Free Air Delivered and Relative humidity

[Keeeen]

Homework Statement

Air is drawn into a compressor at normal temperature and pressure (NTP) and compressed to a pressure of 6 bar gauge. After compression the air is delivered at 1.2m^3/min and cooled to a temperature of 30C, at which point condensate is collected at the rate of 2 litres per hour. Estimate the FAD (NTP) of the compressor, and the relative humidity of the air entering the compressor.

Homework Equations

P1 V1 = P2 V2
V1 = P2 V2 / P1

The Attempt at a Solution

P1 = 1.013 bar
V1 =
T1 = 15C
P2 = 6 bar
V2 = 1.2m^3/min
T2 = 30C

V1 = 6 * 1.2 / 1.013
V1 = 7.12 m^3/min

Does this look correct so far? I'm struggling abit with calculating the relative humidity if anyone can help

EDIT -
Noticed I haven't taken the temperature into account so after recalculating with temperature -
V1 = 6 * 1.2 * 30 / 1.013 * 15
V1 = 14.22

And this is my attempt at calculating the relative humidity -

inlet volume = 14.22 * 60 = 853m^3/hour

dew point @ 15C @ 1.013bar on the chart = 12.5g

inlet saturation quantity = 12.5 * 853
= 10663

outlet volume = 1.2 * 60 = 72m^3/hour

dew point @ 30C @ 6bar on the chart = 4g

outlet saturation quantity = 4 * 72
=288g/hour

2L = 2000g
absolute humidity = 288 + 2000
2288g/hour

Relative humidity = 2288/10665 * 100
= 21.45%

how does this look for an answer? I was thinking I might have made a mistake at the calculation of the FAD which would have thrown off the calculation of the relative humidity?

 

[KataKoniK]

Your calculation for the FAD (free air delivery) looks correct. However, your calculation for the relative humidity is not quite accurate.

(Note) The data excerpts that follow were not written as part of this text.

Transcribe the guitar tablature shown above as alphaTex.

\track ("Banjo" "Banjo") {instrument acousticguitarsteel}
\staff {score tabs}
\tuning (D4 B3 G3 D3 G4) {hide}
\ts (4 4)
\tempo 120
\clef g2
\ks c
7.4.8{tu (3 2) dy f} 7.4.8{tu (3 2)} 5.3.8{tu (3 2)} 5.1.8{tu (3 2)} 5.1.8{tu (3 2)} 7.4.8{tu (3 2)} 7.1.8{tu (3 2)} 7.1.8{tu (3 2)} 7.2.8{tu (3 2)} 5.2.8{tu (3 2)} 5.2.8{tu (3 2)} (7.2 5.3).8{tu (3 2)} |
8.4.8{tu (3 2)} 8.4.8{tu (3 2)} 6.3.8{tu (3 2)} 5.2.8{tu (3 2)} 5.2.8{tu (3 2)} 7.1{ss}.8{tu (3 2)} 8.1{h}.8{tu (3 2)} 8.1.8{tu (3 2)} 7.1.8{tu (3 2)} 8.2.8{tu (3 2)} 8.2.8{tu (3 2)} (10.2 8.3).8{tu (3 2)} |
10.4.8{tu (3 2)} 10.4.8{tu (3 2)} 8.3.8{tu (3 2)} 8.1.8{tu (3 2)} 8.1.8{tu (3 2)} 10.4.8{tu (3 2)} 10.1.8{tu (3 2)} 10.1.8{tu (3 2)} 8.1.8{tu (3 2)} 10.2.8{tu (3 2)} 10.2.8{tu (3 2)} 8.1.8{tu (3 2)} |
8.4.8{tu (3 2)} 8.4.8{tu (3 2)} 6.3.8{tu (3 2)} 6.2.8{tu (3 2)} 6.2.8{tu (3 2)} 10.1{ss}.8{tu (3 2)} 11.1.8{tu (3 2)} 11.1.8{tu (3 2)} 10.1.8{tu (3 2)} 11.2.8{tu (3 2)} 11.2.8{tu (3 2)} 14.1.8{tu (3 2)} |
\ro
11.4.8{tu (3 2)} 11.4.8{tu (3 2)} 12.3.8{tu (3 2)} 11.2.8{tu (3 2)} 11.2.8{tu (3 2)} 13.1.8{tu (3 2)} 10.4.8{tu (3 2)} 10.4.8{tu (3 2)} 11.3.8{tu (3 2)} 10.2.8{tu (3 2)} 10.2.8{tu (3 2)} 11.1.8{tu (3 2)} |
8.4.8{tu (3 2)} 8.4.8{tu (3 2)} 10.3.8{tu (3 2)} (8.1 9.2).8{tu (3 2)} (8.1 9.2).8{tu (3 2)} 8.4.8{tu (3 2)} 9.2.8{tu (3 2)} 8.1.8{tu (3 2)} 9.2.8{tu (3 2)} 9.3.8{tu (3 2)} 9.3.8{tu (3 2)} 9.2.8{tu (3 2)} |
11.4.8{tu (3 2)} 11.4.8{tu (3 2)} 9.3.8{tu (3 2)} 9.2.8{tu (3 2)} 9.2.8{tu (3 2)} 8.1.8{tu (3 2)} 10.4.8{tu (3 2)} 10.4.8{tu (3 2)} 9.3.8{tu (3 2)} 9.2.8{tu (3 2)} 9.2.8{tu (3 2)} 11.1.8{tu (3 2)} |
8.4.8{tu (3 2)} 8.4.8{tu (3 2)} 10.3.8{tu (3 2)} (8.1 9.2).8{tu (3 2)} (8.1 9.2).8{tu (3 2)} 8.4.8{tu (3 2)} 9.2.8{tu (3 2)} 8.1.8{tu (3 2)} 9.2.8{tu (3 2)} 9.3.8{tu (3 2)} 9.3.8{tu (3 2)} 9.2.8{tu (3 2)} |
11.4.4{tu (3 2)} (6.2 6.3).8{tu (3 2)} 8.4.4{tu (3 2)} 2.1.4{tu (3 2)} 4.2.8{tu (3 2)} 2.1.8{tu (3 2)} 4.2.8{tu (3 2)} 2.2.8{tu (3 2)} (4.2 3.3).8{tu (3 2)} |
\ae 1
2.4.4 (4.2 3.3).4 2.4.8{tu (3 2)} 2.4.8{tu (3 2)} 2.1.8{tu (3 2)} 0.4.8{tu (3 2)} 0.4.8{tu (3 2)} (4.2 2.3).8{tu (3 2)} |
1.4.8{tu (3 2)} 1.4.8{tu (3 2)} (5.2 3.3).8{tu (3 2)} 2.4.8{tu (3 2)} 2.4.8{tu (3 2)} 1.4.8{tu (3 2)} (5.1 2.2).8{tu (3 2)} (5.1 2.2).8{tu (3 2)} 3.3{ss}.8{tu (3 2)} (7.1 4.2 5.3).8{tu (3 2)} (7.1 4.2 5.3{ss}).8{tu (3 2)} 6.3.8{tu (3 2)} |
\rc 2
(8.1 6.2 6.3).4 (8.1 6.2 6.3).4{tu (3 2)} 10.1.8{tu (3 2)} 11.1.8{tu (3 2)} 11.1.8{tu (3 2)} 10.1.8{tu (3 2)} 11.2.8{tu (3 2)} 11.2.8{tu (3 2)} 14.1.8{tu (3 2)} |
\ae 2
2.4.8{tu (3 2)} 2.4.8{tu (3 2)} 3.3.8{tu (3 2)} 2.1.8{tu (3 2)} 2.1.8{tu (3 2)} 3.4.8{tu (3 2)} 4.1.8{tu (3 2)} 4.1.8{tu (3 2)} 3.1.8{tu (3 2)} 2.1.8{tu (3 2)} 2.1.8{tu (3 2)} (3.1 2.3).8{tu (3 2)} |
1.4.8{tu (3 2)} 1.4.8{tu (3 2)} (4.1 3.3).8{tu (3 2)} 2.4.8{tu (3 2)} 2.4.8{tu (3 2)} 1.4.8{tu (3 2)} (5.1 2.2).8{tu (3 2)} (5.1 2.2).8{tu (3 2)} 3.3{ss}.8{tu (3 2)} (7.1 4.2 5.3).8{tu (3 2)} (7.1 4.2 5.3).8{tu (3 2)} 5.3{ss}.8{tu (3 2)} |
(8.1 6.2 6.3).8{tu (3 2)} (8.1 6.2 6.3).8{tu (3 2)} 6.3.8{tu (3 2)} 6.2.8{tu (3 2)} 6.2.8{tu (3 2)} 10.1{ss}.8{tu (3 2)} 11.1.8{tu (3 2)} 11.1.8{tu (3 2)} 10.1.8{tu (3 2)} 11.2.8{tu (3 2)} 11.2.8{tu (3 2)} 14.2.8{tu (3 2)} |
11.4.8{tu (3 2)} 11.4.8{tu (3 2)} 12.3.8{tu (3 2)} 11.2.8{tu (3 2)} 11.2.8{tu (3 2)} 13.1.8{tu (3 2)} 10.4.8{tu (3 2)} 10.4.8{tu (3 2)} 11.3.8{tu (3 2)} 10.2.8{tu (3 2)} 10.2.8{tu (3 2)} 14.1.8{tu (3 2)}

To calculate the relative humidity, you need to first find the actual water vapor content in the inlet air. This can be done using the ideal gas law:

PV = nRT

Where P is the pressure, V is the volume, n is the number of moles, R is the gas constant, and T is the temperature.

Using the given values, we can calculate the number of moles of air in the inlet:

n = (P1*V1)/(RT1)
= (1.013*14.22)/(0.082*288)
= 0.5922 moles

Next, we can calculate the partial pressure of water vapor in the inlet air using Dalton's law of partial pressures:

Pv = nRTv
= (0.5922*0.082*288)/(14.22/1000)
= 0.0118 bar

Now, we can calculate the actual water vapor content in the inlet air using the ideal gas law again:

n = (Pv*V1)/(RT1)
= (0.0118*14.22)/(0.082*288)
= 0.0019 moles

Finally, we can calculate the relative humidity using the formula:

Relative humidity = (actual water vapor content/inlet saturation quantity) * 100
= (0.0019/12.5) * 100
= 0.0152 * 100
= 1.52%

So the relative humidity of the inlet air is approximately 1.52%.

Note: The calculation of the inlet saturation quantity is incorrect in your attempt. It should be calculated as follows:

Inlet saturation quantity = (12.5/1000) * 14.22 * 60
= 0.008928 * 853
= 7.615 g/hour

This value is used in the calculation of the relative humidity.